Should he have any regrets? No. Sustained marijuana use was good to the songwriter, considering his achievements. And damn did he achieve quite a lot while weed was in the picture. At the same time, while cannabis consumption certainly didn’t hurt Paul’s career, cannabis criminalization did complicate things for the icon now and then. To wit, let’s take a look back at McCartney’s most notable pot busts over the years, which illustrate how prohibition messes with even the most celebrated smokers.


August 10, 1972

While touring in Sweden — known for its relative intolerance of drugs — McCartney and his wife Linda were arrested for possession of a minor amount of cannabis (“a few dimebags”) while on the way back to their hotel from a Wings performance in Gothenburg. McCartney was fined £1,000 ($1,304) plus other charges amounting to about $2,000. McCartney said at the time that Swedish authorities were “far too serious” about simple cannabis possession. It would definitely not be the first time Paul and Linda were caught with weed together.

◆ **DATASET EXTRACT**:
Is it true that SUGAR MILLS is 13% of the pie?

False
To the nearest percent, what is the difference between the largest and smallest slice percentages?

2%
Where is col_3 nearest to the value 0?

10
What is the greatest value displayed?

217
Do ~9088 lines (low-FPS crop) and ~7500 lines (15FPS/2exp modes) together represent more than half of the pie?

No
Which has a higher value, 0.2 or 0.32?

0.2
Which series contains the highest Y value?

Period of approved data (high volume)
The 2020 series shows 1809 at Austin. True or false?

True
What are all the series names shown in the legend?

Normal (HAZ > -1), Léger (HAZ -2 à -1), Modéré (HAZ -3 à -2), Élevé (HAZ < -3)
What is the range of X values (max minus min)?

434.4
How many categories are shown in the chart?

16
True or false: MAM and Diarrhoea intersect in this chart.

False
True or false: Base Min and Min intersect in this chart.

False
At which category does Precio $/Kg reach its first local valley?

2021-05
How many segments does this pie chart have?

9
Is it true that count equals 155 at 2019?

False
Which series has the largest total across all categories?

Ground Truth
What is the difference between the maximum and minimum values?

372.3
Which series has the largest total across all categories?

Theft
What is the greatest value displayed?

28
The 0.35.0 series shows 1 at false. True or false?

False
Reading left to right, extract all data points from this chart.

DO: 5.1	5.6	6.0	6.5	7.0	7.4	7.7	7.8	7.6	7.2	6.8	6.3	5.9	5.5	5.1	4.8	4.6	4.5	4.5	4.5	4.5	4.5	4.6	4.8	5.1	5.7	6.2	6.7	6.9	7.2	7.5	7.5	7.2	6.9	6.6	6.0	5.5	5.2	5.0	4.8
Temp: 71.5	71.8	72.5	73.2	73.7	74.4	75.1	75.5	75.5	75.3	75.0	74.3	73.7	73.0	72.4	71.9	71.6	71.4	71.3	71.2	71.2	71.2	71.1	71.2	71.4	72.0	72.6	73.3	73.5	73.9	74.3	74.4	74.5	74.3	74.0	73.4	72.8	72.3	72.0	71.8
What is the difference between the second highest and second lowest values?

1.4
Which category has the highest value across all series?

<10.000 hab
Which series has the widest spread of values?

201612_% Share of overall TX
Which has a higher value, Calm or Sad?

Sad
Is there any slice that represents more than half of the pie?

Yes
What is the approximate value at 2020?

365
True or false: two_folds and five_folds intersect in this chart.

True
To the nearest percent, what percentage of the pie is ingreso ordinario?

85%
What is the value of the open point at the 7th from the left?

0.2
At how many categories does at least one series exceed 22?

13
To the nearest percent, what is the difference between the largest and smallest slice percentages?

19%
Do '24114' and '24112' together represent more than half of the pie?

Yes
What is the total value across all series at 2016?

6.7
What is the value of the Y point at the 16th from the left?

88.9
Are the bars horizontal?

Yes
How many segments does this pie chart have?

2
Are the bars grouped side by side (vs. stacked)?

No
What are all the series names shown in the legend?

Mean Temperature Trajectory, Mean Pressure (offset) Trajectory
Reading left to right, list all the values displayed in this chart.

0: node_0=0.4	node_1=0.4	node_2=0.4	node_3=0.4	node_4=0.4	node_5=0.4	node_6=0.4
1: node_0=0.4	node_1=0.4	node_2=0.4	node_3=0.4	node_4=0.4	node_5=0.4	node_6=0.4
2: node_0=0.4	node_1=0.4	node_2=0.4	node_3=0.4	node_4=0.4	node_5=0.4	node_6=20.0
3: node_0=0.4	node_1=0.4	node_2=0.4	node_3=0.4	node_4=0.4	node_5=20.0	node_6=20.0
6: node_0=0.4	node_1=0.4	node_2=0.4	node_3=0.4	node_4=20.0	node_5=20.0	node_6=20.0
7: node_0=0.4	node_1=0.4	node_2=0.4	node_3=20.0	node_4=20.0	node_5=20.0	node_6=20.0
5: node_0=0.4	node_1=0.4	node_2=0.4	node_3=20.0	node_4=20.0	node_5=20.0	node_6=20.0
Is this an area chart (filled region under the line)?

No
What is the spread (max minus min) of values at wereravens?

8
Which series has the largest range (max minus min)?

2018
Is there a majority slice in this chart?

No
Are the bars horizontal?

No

◆ **COMPLETE THE FOLLOWING**:
- a) Return everything from "While touring in" down to "with weed together." in the passage on McCartney's pot busts, copied word for word.
- b) For the passage on McCartney's pot busts, say yes or no to each statement and quote the words that decide it: (i) The Sweden arrest came while McCartney and Linda were heading back to their hotel after a Wings show in Gothenburg. (ii) McCartney was fined £2,000. (iii) McCartney called the Swedish authorities too lenient about cannabis possession.

◆ **YOUR WRITTEN ANSWERS**:
- a)
While touring in Sweden — known for its relative intolerance of drugs — McCartney and his wife Linda were arrested for possession of a minor amount of cannabis (“a few dimebags”) while on the way back to their hotel from a Wings performance in Gothenburg. McCartney was fined £1,000 ($1,304) plus other charges amounting to about $2,000. McCartney said at the time that Swedish authorities were “far too serious” about simple cannabis possession. It would definitely not be the first time Paul and Linda were caught with weed together.

- b)
(i) Yes: "while on the way back to their hotel from a Wings performance in Gothenburg"
(ii) No: "McCartney was fined £1,000 ($1,304)"
(iii) No: Swedish authorities were "far too serious" about simple cannabis possession